- [Activity] Whenever the string "button" appears in a line below, please copy the line out.

---------- Source records ----------

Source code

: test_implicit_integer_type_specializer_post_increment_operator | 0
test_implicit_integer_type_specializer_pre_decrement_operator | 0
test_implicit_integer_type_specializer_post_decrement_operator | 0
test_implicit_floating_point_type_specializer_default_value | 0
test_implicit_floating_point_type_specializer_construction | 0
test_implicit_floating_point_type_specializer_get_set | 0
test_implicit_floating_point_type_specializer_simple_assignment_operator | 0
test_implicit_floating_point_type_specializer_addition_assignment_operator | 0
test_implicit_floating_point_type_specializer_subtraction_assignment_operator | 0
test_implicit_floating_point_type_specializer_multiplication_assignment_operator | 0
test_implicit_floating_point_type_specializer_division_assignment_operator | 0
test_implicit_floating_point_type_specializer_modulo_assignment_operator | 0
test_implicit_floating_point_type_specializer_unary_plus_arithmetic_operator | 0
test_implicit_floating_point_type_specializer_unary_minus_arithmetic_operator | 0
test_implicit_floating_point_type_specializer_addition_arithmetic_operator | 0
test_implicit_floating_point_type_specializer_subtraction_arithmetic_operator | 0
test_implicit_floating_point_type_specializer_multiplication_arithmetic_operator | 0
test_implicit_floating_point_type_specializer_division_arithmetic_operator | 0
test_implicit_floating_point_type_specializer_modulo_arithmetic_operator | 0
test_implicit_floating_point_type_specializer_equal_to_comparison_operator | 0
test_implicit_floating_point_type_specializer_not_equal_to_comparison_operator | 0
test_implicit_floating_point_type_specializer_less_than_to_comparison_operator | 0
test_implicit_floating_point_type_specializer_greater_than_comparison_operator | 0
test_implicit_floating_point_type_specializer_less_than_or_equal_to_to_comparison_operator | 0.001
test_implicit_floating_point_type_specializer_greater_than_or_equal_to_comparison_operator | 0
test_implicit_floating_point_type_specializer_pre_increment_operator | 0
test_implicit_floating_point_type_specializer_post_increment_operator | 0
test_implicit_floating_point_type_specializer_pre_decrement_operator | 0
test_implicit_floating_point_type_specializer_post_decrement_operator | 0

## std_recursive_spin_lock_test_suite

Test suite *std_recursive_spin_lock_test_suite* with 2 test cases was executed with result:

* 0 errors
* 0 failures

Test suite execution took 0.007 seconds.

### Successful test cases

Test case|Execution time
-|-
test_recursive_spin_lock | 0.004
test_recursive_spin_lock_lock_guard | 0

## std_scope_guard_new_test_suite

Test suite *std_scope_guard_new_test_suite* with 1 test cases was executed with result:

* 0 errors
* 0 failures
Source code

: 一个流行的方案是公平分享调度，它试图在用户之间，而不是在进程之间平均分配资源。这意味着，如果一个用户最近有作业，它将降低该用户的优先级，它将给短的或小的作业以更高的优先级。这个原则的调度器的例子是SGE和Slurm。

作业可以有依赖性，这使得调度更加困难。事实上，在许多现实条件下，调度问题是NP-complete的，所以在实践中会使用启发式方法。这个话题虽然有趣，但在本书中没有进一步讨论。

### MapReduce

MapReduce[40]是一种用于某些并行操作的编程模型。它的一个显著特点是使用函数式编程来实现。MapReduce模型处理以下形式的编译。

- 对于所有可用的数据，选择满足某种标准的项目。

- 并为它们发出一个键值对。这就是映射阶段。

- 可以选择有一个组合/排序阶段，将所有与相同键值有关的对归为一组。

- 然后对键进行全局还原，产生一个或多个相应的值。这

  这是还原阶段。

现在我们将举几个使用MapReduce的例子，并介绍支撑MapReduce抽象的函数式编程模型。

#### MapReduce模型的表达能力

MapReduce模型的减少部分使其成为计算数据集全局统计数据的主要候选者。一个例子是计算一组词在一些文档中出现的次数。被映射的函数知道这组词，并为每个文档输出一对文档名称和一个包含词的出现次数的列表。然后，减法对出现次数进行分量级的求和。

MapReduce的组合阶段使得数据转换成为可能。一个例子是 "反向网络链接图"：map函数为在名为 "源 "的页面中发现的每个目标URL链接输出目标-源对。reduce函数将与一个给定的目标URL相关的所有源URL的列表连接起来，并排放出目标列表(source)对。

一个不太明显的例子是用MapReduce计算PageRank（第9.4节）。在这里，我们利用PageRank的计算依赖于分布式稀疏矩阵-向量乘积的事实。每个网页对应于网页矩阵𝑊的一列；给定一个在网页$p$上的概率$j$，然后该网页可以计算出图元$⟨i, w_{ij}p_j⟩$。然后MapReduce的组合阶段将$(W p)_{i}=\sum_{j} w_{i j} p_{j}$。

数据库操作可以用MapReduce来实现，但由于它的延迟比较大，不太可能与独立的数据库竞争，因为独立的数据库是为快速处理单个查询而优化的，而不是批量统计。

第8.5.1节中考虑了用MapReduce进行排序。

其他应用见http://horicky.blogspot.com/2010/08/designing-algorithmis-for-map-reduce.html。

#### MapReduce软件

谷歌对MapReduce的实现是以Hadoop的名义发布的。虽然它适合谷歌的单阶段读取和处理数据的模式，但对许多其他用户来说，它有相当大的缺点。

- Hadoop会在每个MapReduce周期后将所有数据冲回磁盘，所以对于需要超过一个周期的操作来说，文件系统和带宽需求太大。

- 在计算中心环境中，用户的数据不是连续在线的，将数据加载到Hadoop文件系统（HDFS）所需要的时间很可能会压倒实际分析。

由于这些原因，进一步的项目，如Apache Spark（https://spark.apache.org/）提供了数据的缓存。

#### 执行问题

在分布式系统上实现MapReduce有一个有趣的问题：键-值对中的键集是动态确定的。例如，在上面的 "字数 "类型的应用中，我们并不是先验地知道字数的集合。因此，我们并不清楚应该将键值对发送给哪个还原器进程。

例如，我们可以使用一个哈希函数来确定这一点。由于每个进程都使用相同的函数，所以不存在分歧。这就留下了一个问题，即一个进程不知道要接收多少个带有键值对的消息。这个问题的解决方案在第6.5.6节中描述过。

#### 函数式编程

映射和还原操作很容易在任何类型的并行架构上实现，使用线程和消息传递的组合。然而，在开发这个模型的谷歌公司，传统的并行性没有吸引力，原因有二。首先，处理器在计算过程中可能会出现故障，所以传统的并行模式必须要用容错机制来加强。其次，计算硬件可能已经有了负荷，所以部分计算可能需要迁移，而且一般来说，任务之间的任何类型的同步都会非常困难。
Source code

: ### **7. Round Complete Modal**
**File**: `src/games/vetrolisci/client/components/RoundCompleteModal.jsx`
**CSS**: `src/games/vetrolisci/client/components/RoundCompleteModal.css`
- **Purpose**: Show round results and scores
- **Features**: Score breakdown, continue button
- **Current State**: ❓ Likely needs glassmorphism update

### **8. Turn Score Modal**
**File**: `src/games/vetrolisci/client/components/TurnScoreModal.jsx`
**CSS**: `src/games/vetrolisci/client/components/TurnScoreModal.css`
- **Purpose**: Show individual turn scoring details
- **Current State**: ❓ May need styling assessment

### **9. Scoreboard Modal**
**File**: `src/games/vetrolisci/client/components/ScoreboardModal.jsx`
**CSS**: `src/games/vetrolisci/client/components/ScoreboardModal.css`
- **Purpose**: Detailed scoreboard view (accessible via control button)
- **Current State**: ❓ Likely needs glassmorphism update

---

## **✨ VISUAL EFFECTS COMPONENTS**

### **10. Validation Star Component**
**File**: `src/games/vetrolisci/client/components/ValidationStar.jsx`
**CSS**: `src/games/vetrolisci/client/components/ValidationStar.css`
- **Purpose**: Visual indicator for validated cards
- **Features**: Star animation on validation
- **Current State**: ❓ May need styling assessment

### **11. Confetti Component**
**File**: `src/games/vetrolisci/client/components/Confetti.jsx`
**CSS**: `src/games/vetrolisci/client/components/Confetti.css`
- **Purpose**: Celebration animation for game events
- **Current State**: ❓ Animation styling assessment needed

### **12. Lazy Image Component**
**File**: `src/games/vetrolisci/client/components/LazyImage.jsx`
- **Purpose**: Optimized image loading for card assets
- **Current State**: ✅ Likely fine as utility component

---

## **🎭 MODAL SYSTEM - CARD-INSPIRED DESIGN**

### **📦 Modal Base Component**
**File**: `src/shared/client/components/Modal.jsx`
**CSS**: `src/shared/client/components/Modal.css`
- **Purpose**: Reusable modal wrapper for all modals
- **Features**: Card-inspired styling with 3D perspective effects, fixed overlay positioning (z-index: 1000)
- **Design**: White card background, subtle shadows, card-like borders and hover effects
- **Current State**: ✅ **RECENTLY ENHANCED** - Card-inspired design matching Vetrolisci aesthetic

----------

- [Task answer]
- **Features**: Score breakdown, continue button
- **Purpose**: Detailed scoreboard view (accessible via control button)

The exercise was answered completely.